“The first step to solving a problem is realizing that there is one”
Mechanical ventilation has been hampered by so many factors; these were revealed to the world during the COVID-19 pandemic. These problems are validated by the lack of mortality change over the last two decades. Tremendous patient management confusion was exacerbated by a global shortage of clinicians and machines during the pandemic.
To discuss these questions and propose ideas and suggestions to address these issues, a group of mechanical ventilation enthusiasts, educators, developers, and researchers from different regions of the globe, with different expertise, have started to meet. Initial recommendations hopefully will be published in a hope that could be widely studied and appropriately adopted to change our status quo. The group is not by any means ignoring or obscuring the tremendous advances made over the years, but the goal is to improve our practice and ourselves. (Watch the first meeting on Ventilation Matters below)
So what are the problems, or the difficulties encountered in the field of mechanical ventilation? It is a big world with so many different cultures, economic states, different education, and practice environments so the difficulties though might be shared by different regions might not be universal.
For the sake of sampling, we will briefly highlight some discussed points, which are not inclusive to all. We believe recognition and owning the problems are a good start.
In the last 40 years, the technological complexity of mechanical ventilators has grown exponentially. Unfortunately, the educational resources developed to teach mechanical ventilation have not kept pace.

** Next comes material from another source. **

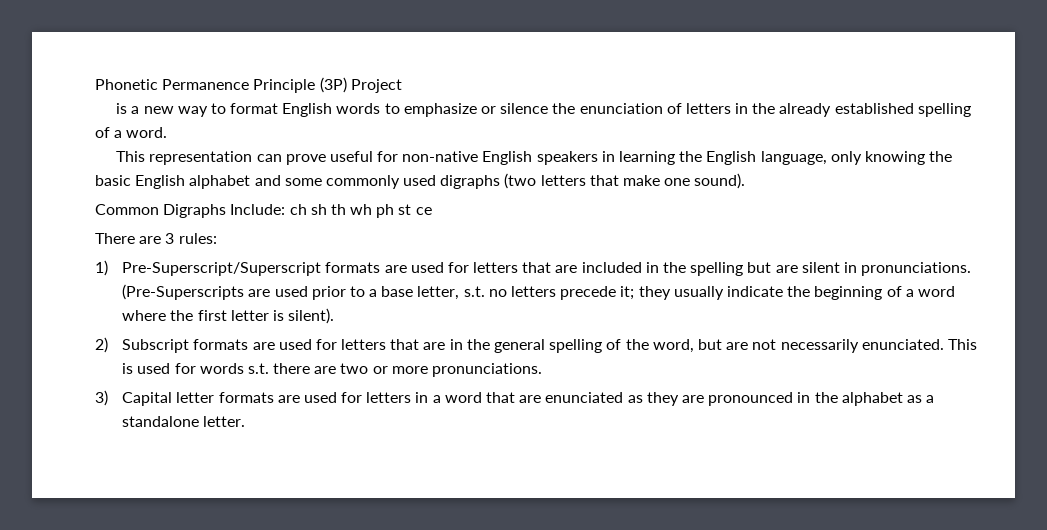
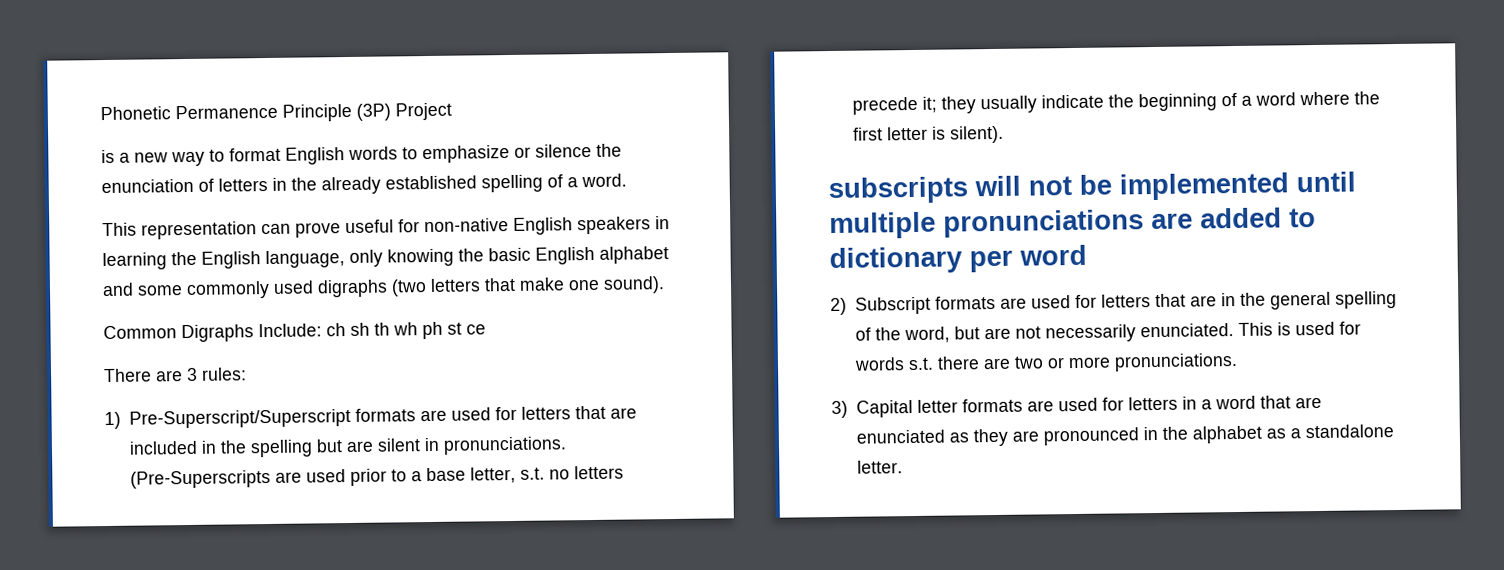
(335, 316) none -> [828,171,1356,205] [829,207,1316,240] [829,244,1087,275] // subscripts will not be implemented until multiple pronunciations are added to dictionary per word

As a result, there is a growing knowledge gap on the part of clinicians charged with managing mechanical ventilation. This gap greatly affects patient safety, health care cost, and clinician confidence. (Professor Robert L Chatburn).

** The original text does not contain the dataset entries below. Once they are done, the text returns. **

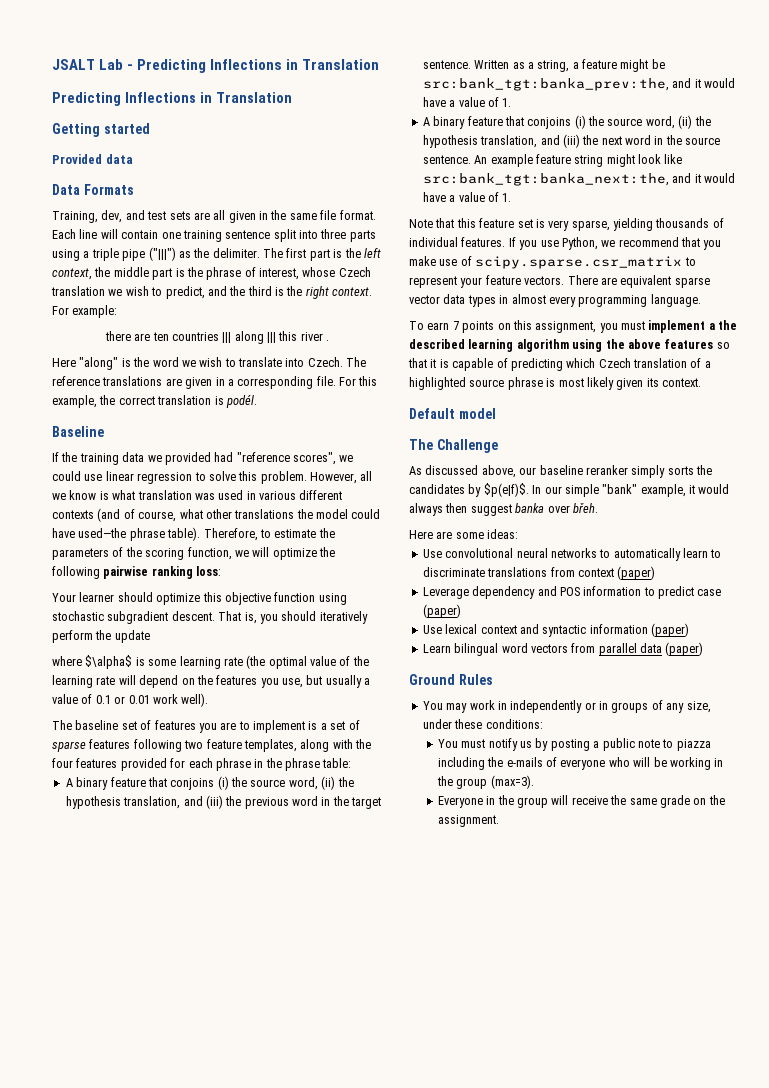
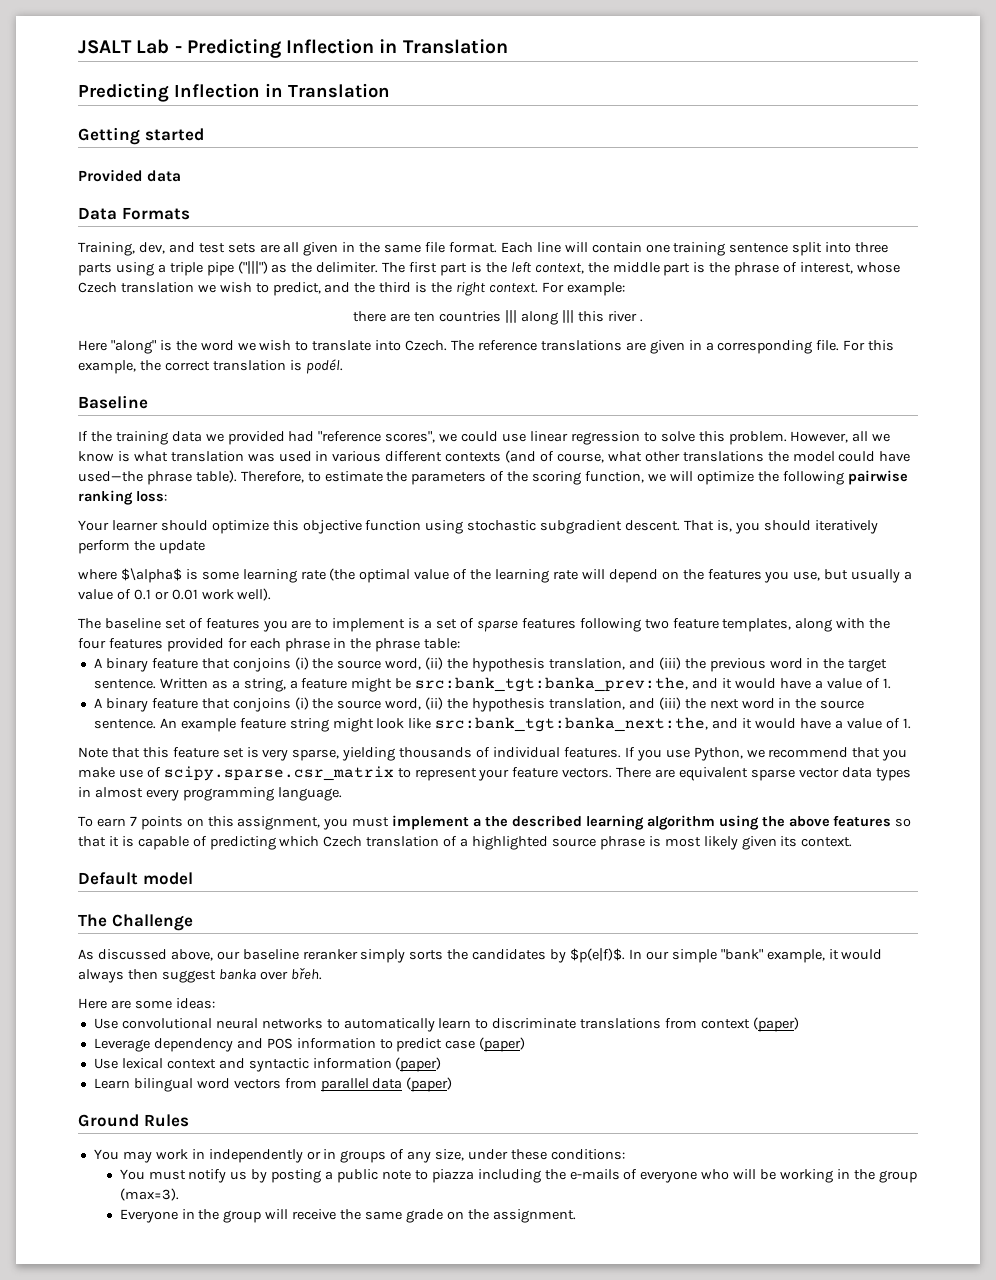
[210,59,283,70] Inflections -> [286,39,375,54] Inflection
[124,92,196,103] Inflections -> [174,83,260,98] Inflection

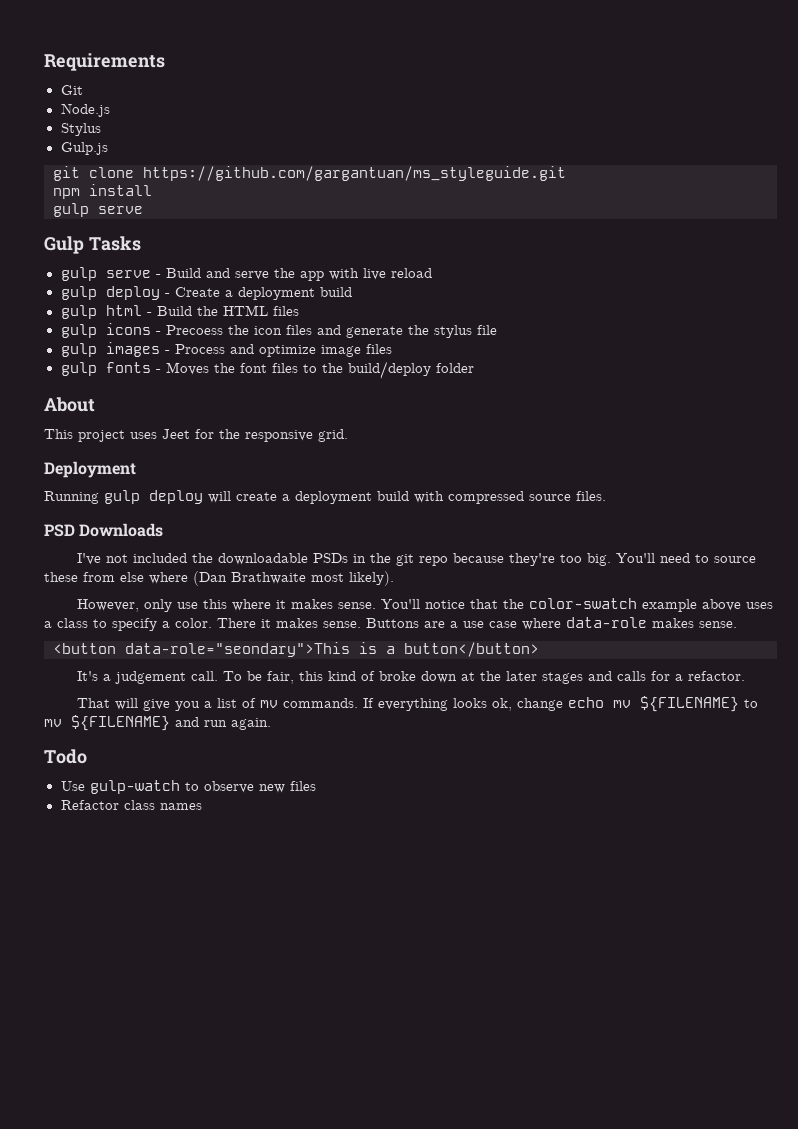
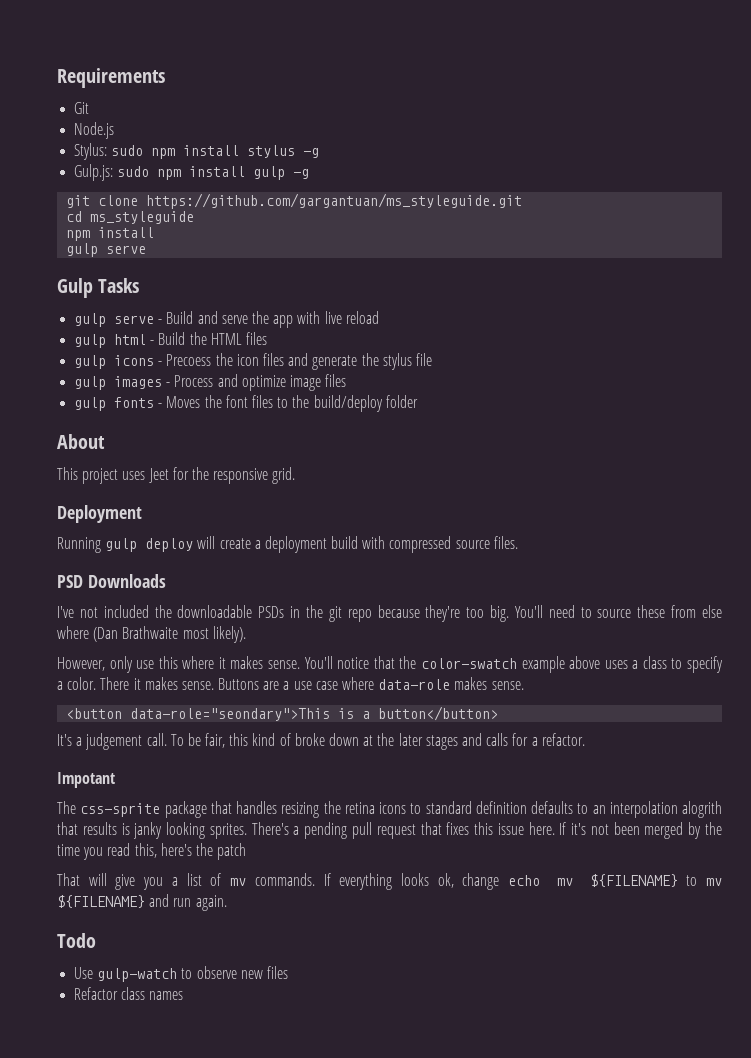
[60,123,101,136] [60,142,108,155] Stylus // Gulp.js -> [74,143,320,160] [74,164,310,181] Stylus: sudo npm install stylus -g // Gulp.js: sudo npm install gulp -g
(566, 173) none -> [66,211,195,224] // cd ms_styleguide
[60,286,352,300] // gulp deploy - Create a deployment build -> (379, 317) none
(746, 676) none -> [57,772,115,788] [57,801,722,818] [57,822,722,839] [57,843,247,860] // Impotant // The css-sprite package that handles resizing the retina icons to standard definition defaults to an interpolation alogrith that results is janky looking sprites. There's a pending pull request that fixes this issue here. If it's not been merged by the time you read this, here's the patch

Education is a key cornerstone to improve our quality of care for our patients. Mechanical Ventilation training on what is new and important is dismal in medical, respiratory, nursing schools. This curriculum is similarly dwarfed in specialty training for critical care practitioners. Re-thinking our current educational strategy and investment in education are paramount to supply the tools needed. To that point we might be proposing a separate multidisciplinary fellowship training specific for mechanical ventilation.
The lacks (of interest, enthusiasm, curiosity, etc.) are difficult to identify and tackle but possibly with better support, recognition and empowerment for those clinicians’ complex machine therapy to complex diseases might mitigate the prevalence of the “Lacks” and change the culture.
The technological advances and introduction of Artificial Intelligence in mechanical ventilation are clearly and undeniably witnessed, but our adoption and understanding of such technology is lagging far behind. The resistance to change is palpable and bewildering in daily practice though similar technological advances in other fields like communication, entertainment have been widely accepted.
The research field of mechanical ventilation has flourished over the last 2-3 decades but unfortunately not providing enough answers or sometimes provide conflicting answers. Maybe we need to clarify and concentrate on what are really important research questions and measures we want to tackle.
To add to that issue, there are very few agreed upon guidelines on the utilization of mechanical ventilation modes, settings in different disease. Albeit the ARDS management guidelines been widely adopted and became the gold standard, those guidelines have not changed most of the measured outcomes. The guidelines though important, oversimplify a very complex disease management (low tidal volume, limiting plateau pressure and empirically setting PEEP to an FiO2 levels).
More and more questions and topics need to be further explored with rational, attainable solutions, and we are hoping for multidisciplinary, multinational collaboration from all who have stakes or skin in the game of mechanical ventilation. Only by working together to self-critique and grade our performance and issue solutions we can move forward for a better future.